Stated task:
Reproduce the material in full, exactly as written.

= = =

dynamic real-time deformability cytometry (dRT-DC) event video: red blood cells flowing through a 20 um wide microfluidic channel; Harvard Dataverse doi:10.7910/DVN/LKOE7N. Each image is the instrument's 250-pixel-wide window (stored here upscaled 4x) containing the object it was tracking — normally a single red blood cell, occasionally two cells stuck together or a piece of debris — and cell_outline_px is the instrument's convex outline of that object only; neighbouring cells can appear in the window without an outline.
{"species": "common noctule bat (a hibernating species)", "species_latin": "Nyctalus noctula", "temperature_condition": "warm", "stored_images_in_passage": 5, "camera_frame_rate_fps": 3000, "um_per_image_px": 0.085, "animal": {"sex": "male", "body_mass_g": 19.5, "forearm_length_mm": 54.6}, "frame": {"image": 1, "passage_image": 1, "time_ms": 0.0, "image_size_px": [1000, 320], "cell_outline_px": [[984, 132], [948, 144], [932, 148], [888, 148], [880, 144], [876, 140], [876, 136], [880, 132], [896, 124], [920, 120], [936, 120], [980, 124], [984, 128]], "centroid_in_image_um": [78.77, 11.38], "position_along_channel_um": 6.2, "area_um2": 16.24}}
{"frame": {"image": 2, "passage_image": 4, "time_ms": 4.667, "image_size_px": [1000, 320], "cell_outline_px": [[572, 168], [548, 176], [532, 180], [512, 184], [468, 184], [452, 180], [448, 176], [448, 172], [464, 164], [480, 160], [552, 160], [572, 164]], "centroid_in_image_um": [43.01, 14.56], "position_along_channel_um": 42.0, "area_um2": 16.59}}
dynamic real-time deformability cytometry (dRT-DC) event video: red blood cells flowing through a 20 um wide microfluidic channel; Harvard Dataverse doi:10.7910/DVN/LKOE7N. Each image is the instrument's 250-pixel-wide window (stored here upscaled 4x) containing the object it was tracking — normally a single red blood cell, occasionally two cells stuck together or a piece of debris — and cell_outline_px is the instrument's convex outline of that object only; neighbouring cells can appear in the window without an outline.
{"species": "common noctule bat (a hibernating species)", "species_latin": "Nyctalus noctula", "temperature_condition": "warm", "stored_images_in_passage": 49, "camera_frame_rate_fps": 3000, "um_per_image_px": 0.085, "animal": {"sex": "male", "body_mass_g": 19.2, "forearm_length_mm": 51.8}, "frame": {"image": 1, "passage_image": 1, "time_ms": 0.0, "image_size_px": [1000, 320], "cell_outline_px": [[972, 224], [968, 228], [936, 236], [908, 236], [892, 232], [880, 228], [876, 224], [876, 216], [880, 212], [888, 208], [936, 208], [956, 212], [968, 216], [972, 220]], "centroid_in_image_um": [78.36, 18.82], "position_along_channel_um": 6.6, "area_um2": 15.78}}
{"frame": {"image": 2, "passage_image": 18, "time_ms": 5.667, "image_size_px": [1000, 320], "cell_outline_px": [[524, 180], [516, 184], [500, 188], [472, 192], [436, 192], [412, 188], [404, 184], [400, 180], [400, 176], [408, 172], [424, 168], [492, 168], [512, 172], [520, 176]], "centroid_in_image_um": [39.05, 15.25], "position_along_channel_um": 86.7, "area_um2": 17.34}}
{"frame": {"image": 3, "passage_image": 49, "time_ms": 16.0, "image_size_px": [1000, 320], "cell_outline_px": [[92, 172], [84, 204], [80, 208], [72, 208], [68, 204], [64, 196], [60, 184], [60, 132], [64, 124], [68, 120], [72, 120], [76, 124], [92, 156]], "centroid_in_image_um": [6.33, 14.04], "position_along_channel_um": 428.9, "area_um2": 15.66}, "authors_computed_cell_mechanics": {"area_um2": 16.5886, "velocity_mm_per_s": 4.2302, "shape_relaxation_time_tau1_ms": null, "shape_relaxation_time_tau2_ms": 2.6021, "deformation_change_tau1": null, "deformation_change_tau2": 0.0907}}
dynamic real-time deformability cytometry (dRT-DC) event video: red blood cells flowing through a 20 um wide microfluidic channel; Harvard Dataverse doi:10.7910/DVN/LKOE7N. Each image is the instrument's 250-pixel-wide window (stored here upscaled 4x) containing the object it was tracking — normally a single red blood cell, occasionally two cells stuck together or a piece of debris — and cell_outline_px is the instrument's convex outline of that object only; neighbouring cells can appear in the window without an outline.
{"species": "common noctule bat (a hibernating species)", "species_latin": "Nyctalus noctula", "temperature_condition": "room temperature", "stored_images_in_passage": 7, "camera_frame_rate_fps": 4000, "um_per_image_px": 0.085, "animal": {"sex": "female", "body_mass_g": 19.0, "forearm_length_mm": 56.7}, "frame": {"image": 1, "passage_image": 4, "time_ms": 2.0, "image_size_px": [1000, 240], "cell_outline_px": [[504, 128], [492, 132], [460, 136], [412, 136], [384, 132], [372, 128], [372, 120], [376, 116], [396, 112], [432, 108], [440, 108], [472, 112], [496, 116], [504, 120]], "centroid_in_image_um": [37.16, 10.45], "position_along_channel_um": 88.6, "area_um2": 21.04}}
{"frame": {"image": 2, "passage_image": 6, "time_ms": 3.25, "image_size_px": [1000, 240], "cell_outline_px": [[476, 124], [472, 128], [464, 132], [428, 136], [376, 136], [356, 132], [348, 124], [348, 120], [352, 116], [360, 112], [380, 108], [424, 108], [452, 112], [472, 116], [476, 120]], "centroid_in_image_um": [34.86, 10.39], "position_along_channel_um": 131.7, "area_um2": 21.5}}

= = =

Exercise answer:
dynamic real-time deformability cytometry (dRT-DC) event video: red blood cells flowing through a 20 um wide microfluidic channel; Harvard Dataverse doi:10.7910/DVN/LKOE7N. Each image is the instrument's 250-pixel-wide window (stored here upscaled 4x) containing the object it was tracking — normally a single red blood cell, occasionally two cells stuck together or a piece of debris — and cell_outline_px is the instrument's convex outline of that object only; neighbouring cells can appear in the window without an outline.
{"species": "common noctule bat (a hibernating species)", "species_latin": "Nyctalus noctula", "temperature_condition": "warm", "stored_images_in_passage": 5, "camera_frame_rate_fps": 3000, "um_per_image_px": 0.085, "animal": {"sex": "male", "body_mass_g": 19.5, "forearm_length_mm": 54.6}, "frame": {"image": 1, "passage_image": 1, "time_ms": 0.0, "image_size_px": [1000, 320], "cell_outline_px": [[984, 132], [948, 144], [932, 148], [888, 148], [880, 144], [876, 140], [876, 136], [880, 132], [896, 124], [920, 120], [936, 120], [980, 124], [984, 128]], "centroid_in_image_um": [78.77, 11.38], "position_along_channel_um": 6.2, "area_um2": 16.24}}
{"frame": {"image": 2, "passage_image": 4, "time_ms": 4.667, "image_size_px": [1000, 320], "cell_outline_px": [[572, 168], [548, 176], [532, 180], [512, 184], [468, 184], [452, 180], [448, 176], [448, 172], [464, 164], [480, 160], [552, 160], [572, 164]], "centroid_in_image_um": [43.01, 14.56], "position_along_channel_um": 42.0, "area_um2": 16.59}}
dynamic real-time deformability cytometry (dRT-DC) event video: red blood cells flowing through a 20 um wide microfluidic channel; Harvard Dataverse doi:10.7910/DVN/LKOE7N. Each image is the instrument's 250-pixel-wide window (stored here upscaled 4x) containing the object it was tracking — normally a single red blood cell, occasionally two cells stuck together or a piece of debris — and cell_outline_px is the instrument's convex outline of that object only; neighbouring cells can appear in the window without an outline.
{"species": "common noctule bat (a hibernating species)", "species_latin": "Nyctalus noctula", "temperature_condition": "warm", "stored_images_in_passage": 49, "camera_frame_rate_fps": 3000, "um_per_image_px": 0.085, "animal": {"sex": "male", "body_mass_g": 19.2, "forearm_length_mm": 51.8}, "frame": {"image": 1, "passage_image": 1, "time_ms": 0.0, "image_size_px": [1000, 320], "cell_outline_px": [[972, 224], [968, 228], [936, 236], [908, 236], [892, 232], [880, 228], [876, 224], [876, 216], [880, 212], [888, 208], [936, 208], [956, 212], [968, 216], [972, 220]], "centroid_in_image_um": [78.36, 18.82], "position_along_channel_um": 6.6, "area_um2": 15.78}}
{"frame": {"image": 2, "passage_image": 18, "time_ms": 5.667, "image_size_px": [1000, 320], "cell_outline_px": [[524, 180], [516, 184], [500, 188], [472, 192], [436, 192], [412, 188], [404, 184], [400, 180], [400, 176], [408, 172], [424, 168], [492, 168], [512, 172], [520, 176]], "centroid_in_image_um": [39.05, 15.25], "position_along_channel_um": 86.7, "area_um2": 17.34}}
{"frame": {"image": 3, "passage_image": 49, "time_ms": 16.0, "image_size_px": [1000, 320], "cell_outline_px": [[92, 172], [84, 204], [80, 208], [72, 208], [68, 204], [64, 196], [60, 184], [60, 132], [64, 124], [68, 120], [72, 120], [76, 124], [92, 156]], "centroid_in_image_um": [6.33, 14.04], "position_along_channel_um": 428.9, "area_um2": 15.66}, "authors_computed_cell_mechanics": {"area_um2": 16.5886, "velocity_mm_per_s": 4.2302, "shape_relaxation_time_tau1_ms": null, "shape_relaxation_time_tau2_ms": 2.6021, "deformation_change_tau1": null, "deformation_change_tau2": 0.0907}}
dynamic real-time deformability cytometry (dRT-DC) event video: red blood cells flowing through a 20 um wide microfluidic channel; Harvard Dataverse doi:10.7910/DVN/LKOE7N. Each image is the instrument's 250-pixel-wide window (stored here upscaled 4x) containing the object it was tracking — normally a single red blood cell, occasionally two cells stuck together or a piece of debris — and cell_outline_px is the instrument's convex outline of that object only; neighbouring cells can appear in the window without an outline.
{"species": "common noctule bat (a hibernating species)", "species_latin": "Nyctalus noctula", "temperature_condition": "room temperature", "stored_images_in_passage": 7, "camera_frame_rate_fps": 4000, "um_per_image_px": 0.085, "animal": {"sex": "female", "body_mass_g": 19.0, "forearm_length_mm": 56.7}, "frame": {"image": 1, "passage_image": 4, "time_ms": 2.0, "image_size_px": [1000, 240], "cell_outline_px": [[504, 128], [492, 132], [460, 136], [412, 136], [384, 132], [372, 128], [372, 120], [376, 116], [396, 112], [432, 108], [440, 108], [472, 112], [496, 116], [504, 120]], "centroid_in_image_um": [37.16, 10.45], "position_along_channel_um": 88.6, "area_um2": 21.04}}
{"frame": {"image": 2, "passage_image": 6, "time_ms": 3.25, "image_size_px": [1000, 240], "cell_outline_px": [[476, 124], [472, 128], [464, 132], [428, 136], [376, 136], [356, 132], [348, 124], [348, 120], [352, 116], [360, 112], [380, 108], [424, 108], [452, 112], [472, 116], [476, 120]], "centroid_in_image_um": [34.86, 10.39], "position_along_channel_um": 131.7, "area_um2": 21.5}}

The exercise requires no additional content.